He aprovechado hasta la saciedad besar a mis hijos. En casa los beso en las mejillas y encima de la cabeza. Fuera de casa, pues igual. Hasta la fecha. El mayor ya hace tiempo que me dijo que no quería que yo lo besara o abrazara en público. Con lo cual yo aprovechaba las oportunidades públicas para abalanzarme sobre el menor, besarle las mejillas y darle un abrazo de esos que se confunden entre abrazo de oso o de mamá amantísima.

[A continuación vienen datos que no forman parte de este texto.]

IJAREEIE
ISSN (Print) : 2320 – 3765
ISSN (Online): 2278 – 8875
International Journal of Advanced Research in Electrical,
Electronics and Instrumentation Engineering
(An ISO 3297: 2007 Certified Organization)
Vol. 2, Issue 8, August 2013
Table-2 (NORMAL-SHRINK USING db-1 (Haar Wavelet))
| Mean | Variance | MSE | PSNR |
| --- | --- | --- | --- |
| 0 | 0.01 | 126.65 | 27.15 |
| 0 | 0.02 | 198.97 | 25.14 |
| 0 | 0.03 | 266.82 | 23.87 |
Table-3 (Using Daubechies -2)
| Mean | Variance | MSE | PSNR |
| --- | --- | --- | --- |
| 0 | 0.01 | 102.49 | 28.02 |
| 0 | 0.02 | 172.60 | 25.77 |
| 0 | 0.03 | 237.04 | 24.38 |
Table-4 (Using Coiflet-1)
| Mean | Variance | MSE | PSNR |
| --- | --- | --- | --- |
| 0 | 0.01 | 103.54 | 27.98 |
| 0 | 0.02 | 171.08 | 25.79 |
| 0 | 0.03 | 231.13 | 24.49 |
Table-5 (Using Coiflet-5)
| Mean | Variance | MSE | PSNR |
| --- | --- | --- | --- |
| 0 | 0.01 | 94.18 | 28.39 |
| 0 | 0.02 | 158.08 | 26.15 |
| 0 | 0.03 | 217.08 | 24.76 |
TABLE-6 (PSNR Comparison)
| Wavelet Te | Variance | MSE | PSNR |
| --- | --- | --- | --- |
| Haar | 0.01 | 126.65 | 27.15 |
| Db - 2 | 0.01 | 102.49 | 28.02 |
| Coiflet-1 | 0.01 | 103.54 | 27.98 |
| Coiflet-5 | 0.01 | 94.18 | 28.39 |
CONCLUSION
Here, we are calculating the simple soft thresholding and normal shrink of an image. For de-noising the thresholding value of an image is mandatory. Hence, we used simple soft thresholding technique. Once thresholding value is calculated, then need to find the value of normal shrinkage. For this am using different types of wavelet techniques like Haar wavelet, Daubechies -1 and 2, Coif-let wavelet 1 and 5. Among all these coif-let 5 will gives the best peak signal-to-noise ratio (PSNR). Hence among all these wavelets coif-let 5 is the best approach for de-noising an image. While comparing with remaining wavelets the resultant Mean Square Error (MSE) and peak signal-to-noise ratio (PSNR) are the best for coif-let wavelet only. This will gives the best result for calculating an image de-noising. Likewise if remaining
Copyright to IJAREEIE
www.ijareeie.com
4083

Pero eso ya es historia. Hoy mi pequeño me ha dicho sin mirarme directamente a los ojos, que no le gusta que yo le bese en público. Y yo no he podido negarme a la obviedad: mis dos hijos prefieren que las demostraciones de amor materno se realicen puertas adentro y en ningún caso puertas afuera. Y yo reprimo mis ganas de abrazarles cuando los despido en la parada del autobús, o de besarles cuando llegan cansados del cole. Estoy ya en un mundo de besos fugaces y prohibidos, que, fuera de casa, solamente puedo hacer cuando todos los papás y niños que también esperan en la parada del autobús no nos ven, o en casa tranquilamente. Dentro de casa, tengo los mismos privilegios teletubbie que tenía yo en todas partes cuando eran pequeños y se dejaban achuchar sin condiciones.
Y el tiempo pasa. El tiempo vuela. Mis retoños ya no son retoños, son casi adolescentes que no se dejan avasallar en público por las declaraciones de amor maternal de su madre demasiado inocente como para creer que se dejarían, ellos si, comer a besos cada día.